■ Défi A ■
Dans l'entretien sur la conversation entre marques et internautes, quelle fonction Jérôme Delaveau occupe-t-il ?
■ Défi B ■
Poursuivez l'entretien sur la conversation entre marques et internautes à partir de sa dernière phrase.

■ Document ■
Jérome Delaveau, comment entrer en conversation ?
« Lorsque l’on parle d’Internet aujourd’hui, cela ressemble généralement à ça : web 2.0, communautés, conversations, débats, participation, commentaires, partage, vidéo, blogs, Facebook, Youtube, Twitter….
Alors que les internautes se sont emparés de la conversation il y a plus de 10 ans en se rassemblant sur les newsgroups, les forums de discussion, les blogs et les réseaux sociaux, les marques et les entreprises sont majoritairement dans le même temps restées silencieuses.
Toutefois, elles semblent aujourd’hui avoir pris conscience de l’enjeu de passer du monologue publicitaire au dialogue, et multiplient les initiatives participatives, avec plus ou moins de succès. »
Alors, comment entrer en conversation ? Interview de Jérôme Delaveau, directeur général de Human to Human.
La conversation, ne suppose-t-elle pas, au préalable, une profonde réflexion sur la marque, les publics visés, en somme la stratégie ?
Conversation ou dialogue, les termes induisent naturellement l’écoute de ses interlocuteurs. Une écoute qui s’impose également en préalable à tout dispositif conversationnel. La veille de l’opinion est encore bien souvent à l’origine de la mise en place du dispositif, dans la mesure ou elle révèle une demande de reconnaissance de la part des clients, des collaborateurs ou de citoyens impliqués.
Et si l’initiative participative est impulsée par la marque, cette dernière ne peut s’affranchir d’une écoute attentive des publics. Qui sont aujourd’hui les contributeurs actifs s’exprimant sur ma marque, mes produits ou mes services ? Quels sont leurs préoccupations actuelles ou leurs centres d’intérêts ? Une prise en considération indispensable pour le positionnement et la promesse associée au dispositif participatif. Si toutes les marques, entreprises et institutions sont légitimes pour intervenir dans les conversations les concernant, encore faut-il que le débat existe… et que l’espace de dialogue ne devienne pas un « défouloir » rassemblant un flot de critiques non constructives.

■ Informations affichées ■
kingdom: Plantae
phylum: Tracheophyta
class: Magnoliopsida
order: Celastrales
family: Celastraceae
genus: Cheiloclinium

--

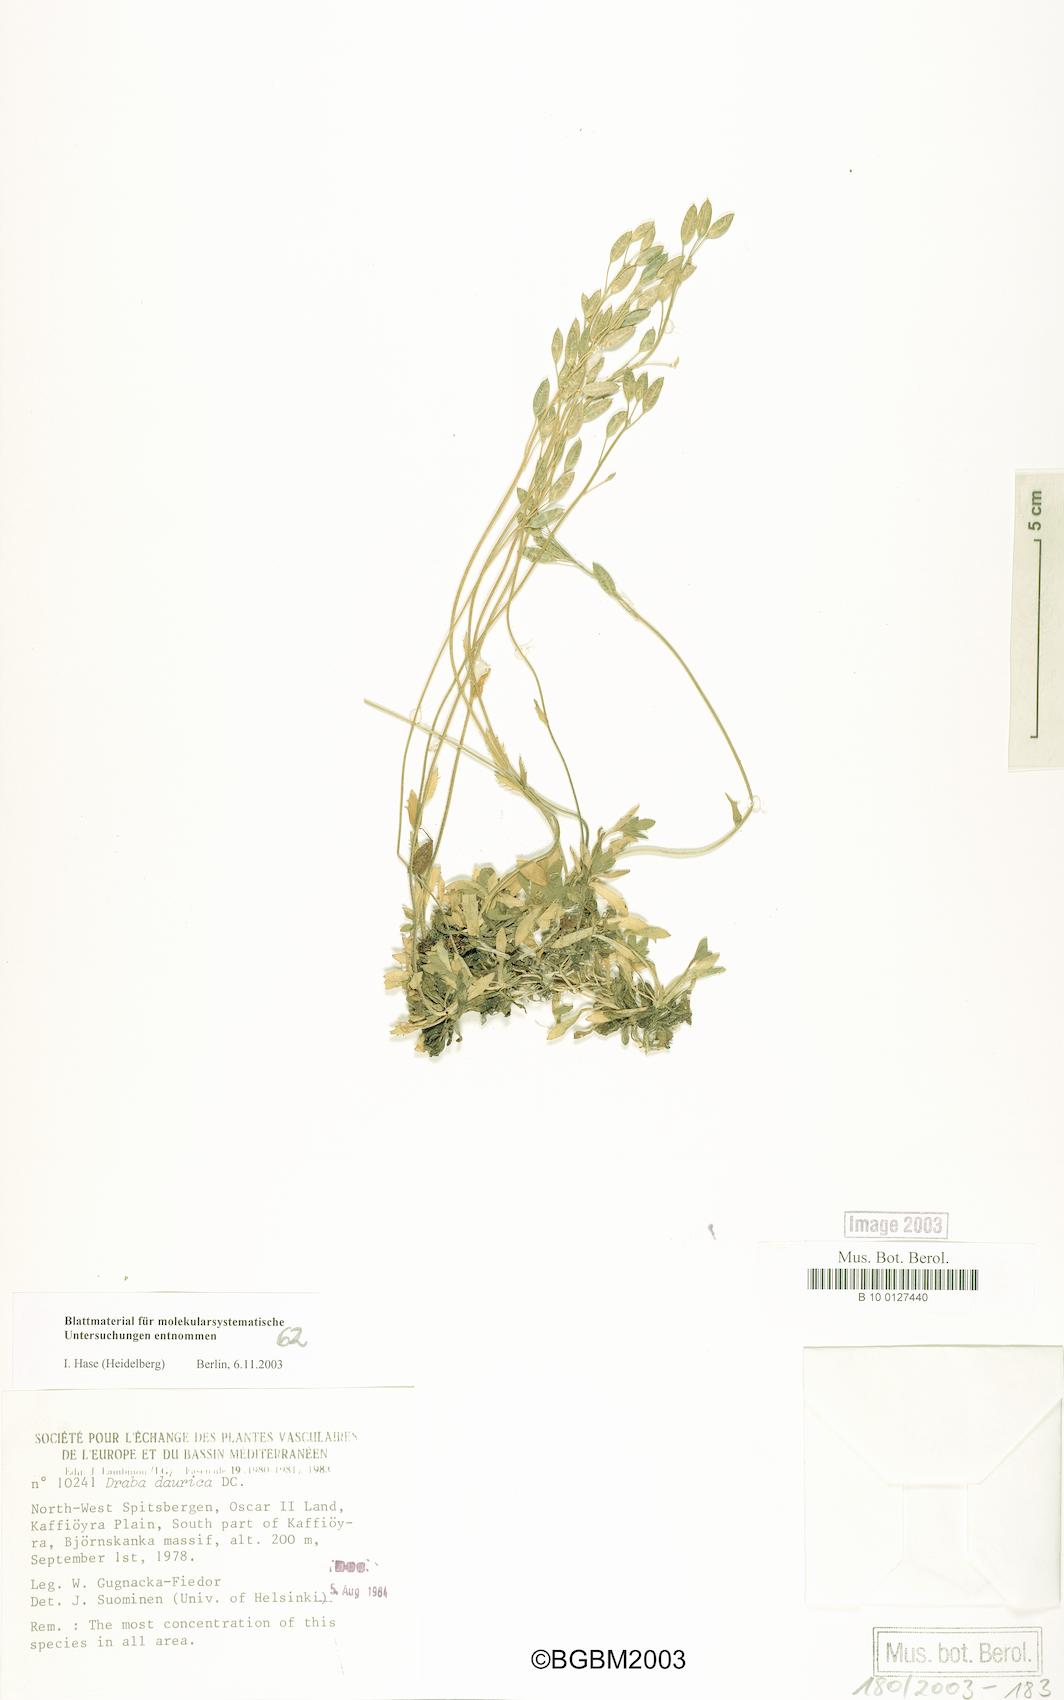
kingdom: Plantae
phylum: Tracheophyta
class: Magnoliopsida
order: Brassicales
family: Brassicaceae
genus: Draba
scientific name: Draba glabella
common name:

■ Réponse attendue A ■
Il est directeur général de Human to Human.

■ Réponse attendue B ■
Quelles sont les grandes règles pour « rentrer en conversation » ?
Deux approches pour entrer en conversation : soit, aller à la rencontre de ses publics, soit, inviter les publics à échanger chez soi. La première regroupe les stratégies de e.RP et de présence sur les médias sociaux, la seconde repose sur la mise en place de plateformes de suggestions et de co-construction.
En premier lieu, et quelque soit l’approche choisie, l’écoute, pour prendre le pouls de l’opinion publique en ligne, s’impose comme préalable à la conversation.
Dans le cadre d’une stratégie d’e.RP et de présence sur les médias sociaux
1. Exister, créer ou réserver sont profil communautaire
Quel est le point commun entre Audi, Areva, Bouygues, Evian, Levi’s, Nike, Nivea,… ? Toutes ces marques se sont fait twittersquatter. Si la démarche n’a pas une finalité rémunératrice comme pouvait l’être le cybersquatting de noms de domaine, les nuisances sont possibles et il est recommandé à minima de réserver son profil communautaire sur les différents médias sociaux.
2. Incarner, humaniser et authentifier la prise de parole
Après les community managers, les « Social media manager » ou Responsables nouveaux Médias, semblent promis à un bel avenir. Derrière chaque communiqué de presse ou profil de média social, il y a un individu. Et lorsque ce dernier se « cache » derrière une marque institutionnelle, cela réduit l’authenticité et la transparence auxquelles les internautes sont habitués dans le web 2.0.
Ainsi, Andrew P. Wilson (http://twitter.com/andrewpwilson) anime le twitter du département de la santé et de la sécurité sanitaire américain en tant que responsable nouveaux médias. De la même manière, Dell met en visibilité le profil des animateurs de chacun de ses comptes officiels sur twitter.
3. Stratifier, tenir compte des spécificités de chaque média social
« La question n’est pas d’ « avoir un blog », d’ « être sur Youtube » ou de « twitter », mais bien de comprendre comment ces technologies peuvent être utilisées à leur plein potentiel, et de savoir quel outil doit être utilisé dans quel objectif.» (Wandrenpd.com, 15/01/2009)
Les démarches plébiscitées par les internautes sont celles qui s’intègrent dans une stratégie cohérente, qui va au-delà de l’utilisation isolée d’un outil archétypal du web 2.0
4. S’adapter, changer de posture
Certainement la règle la plus difficile à appliquer, dans la mesure où elle nécessite une remise en cause des schémas traditionnels de communication.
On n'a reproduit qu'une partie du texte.